I have written the following code which works, but is painfully slow once I start executing it over thousands of records:
require("RJSONIO")
people_data <- data.frame(person_id=numeric(0))
json_data <- fromJSON(json_file)
n_people <- length(json_data)
for(lender in 1:n_people) {
person_dataframe <- as.data.frame(t(unlist(json_data[[person]])))
people_data <- merge(people_data, person_dataframe, all=TRUE)
}
output_file <- paste("people_data",".csv")
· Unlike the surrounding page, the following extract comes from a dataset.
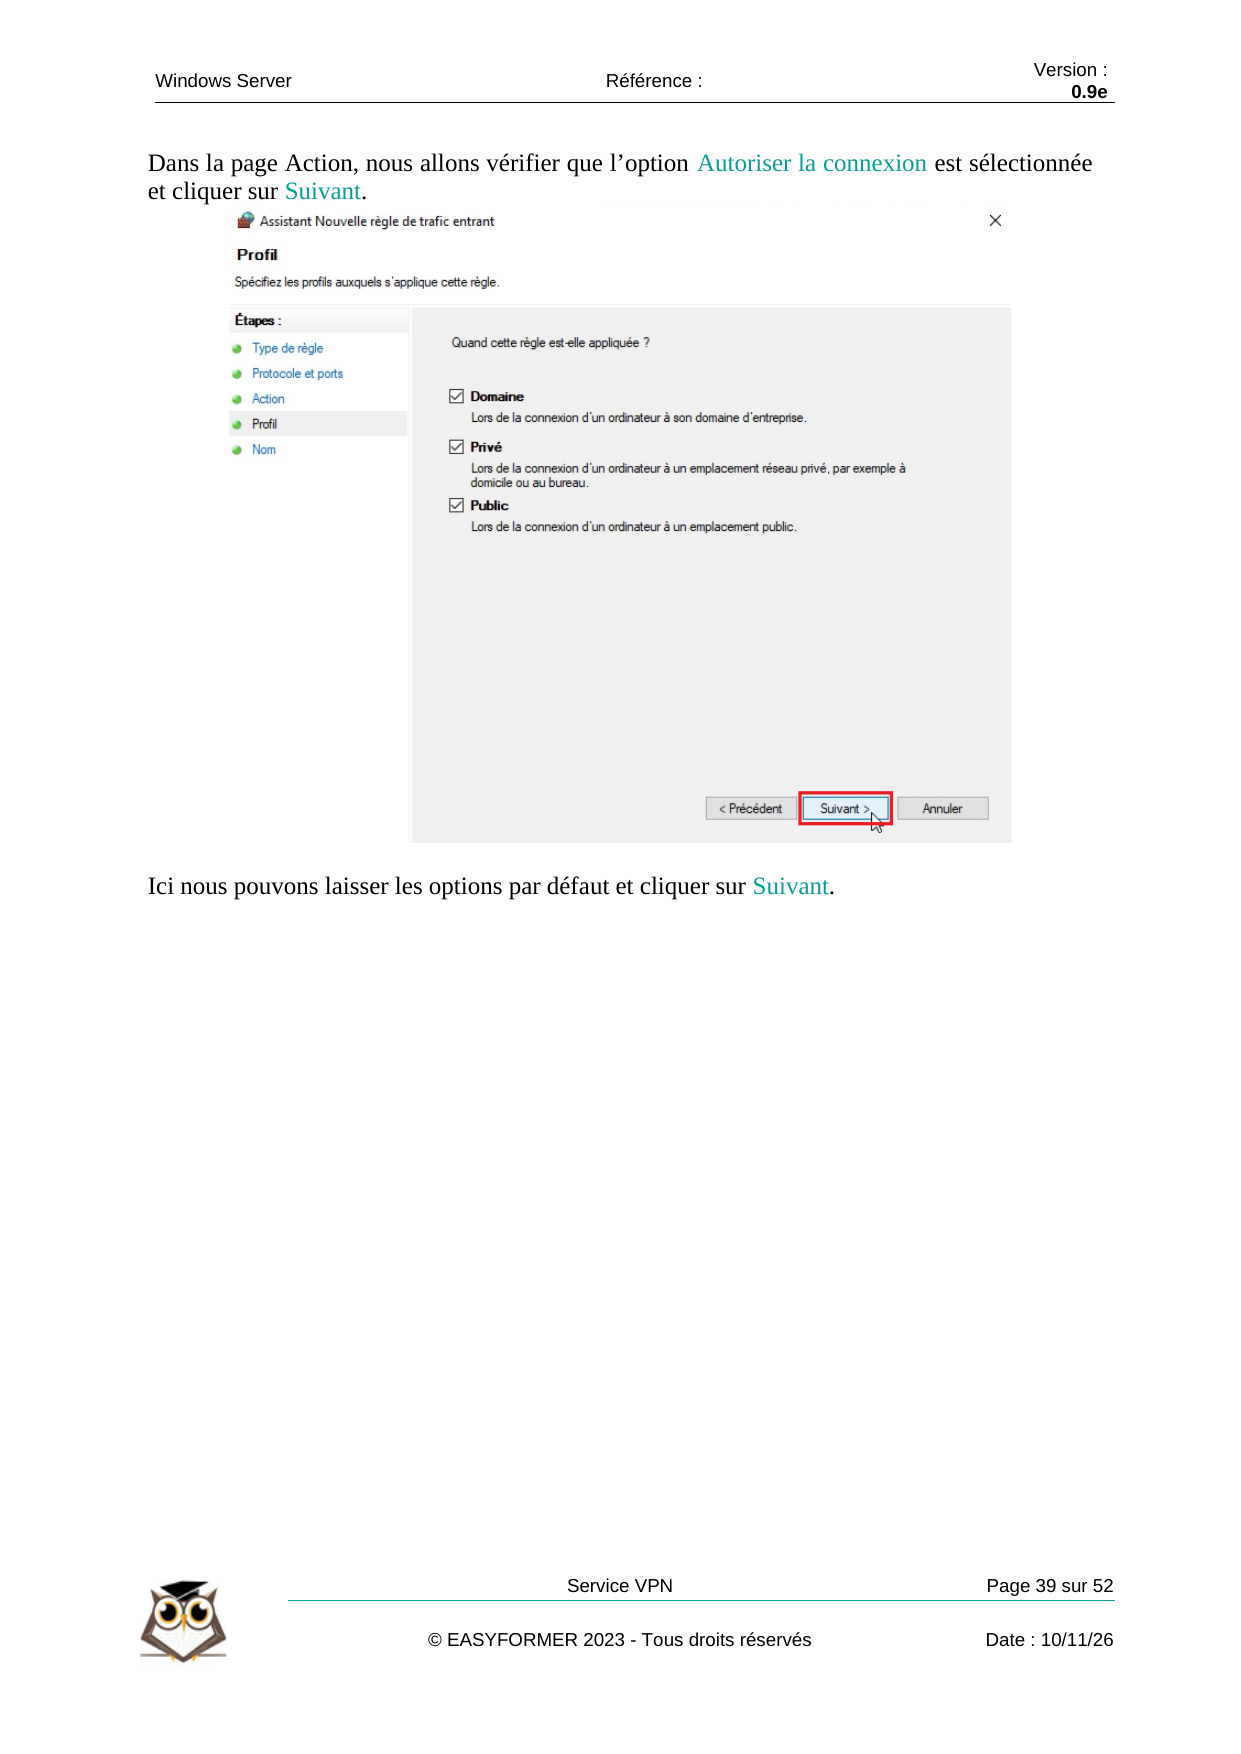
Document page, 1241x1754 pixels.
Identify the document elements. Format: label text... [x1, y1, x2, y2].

write.csv(people_data, file=output_file)
I am attempting to build a unified data table from a series of json-formated files. The fromJSON() function reads in the data as lists of lists. Each element of the list is a person, which then contains a list of the attributes for that person.
For example:
[[1]]
person_id
name
gender
hair_color
[[2]]
person_id
name
location
gender
height
[[...]]
structure(list(person_id = "Amy123", name = "Amy", gender = "F",
hair_color = "brown"),
.Names = c("person_id", "name", "gender", "hair_color"))
structure(list(person_id = "matt53", name = "Matt",
location = structure(c(47231, "IN"),
.Names = c("zip_code", "state")),
gender = "M", height = 172),
.Names = c("person_id", "name", "location", "gender", "height"))
The end result of the code above is matrix where the columns are every person-attribute that appears in the structure above, and the rows are the relevant values for each person. As you can see though, some data is missing for some of the people, so I need to ensure those show up as NA and make sure things end up in the right columns. Further, location itself is a vector with two components: state and zip_code, meaning it needs to be flattened to location.state and location.zip_code before it can be merged with another person record; this is what I use unlist() for. I then keep the running master table in people_data.
The above code works, but do you know of a more efficient way to accomplish what I'm trying to do? It appears the merge() is slowing this to a crawl... I have hundreds of files with hundreds of people in each file.
Thanks!
Bryan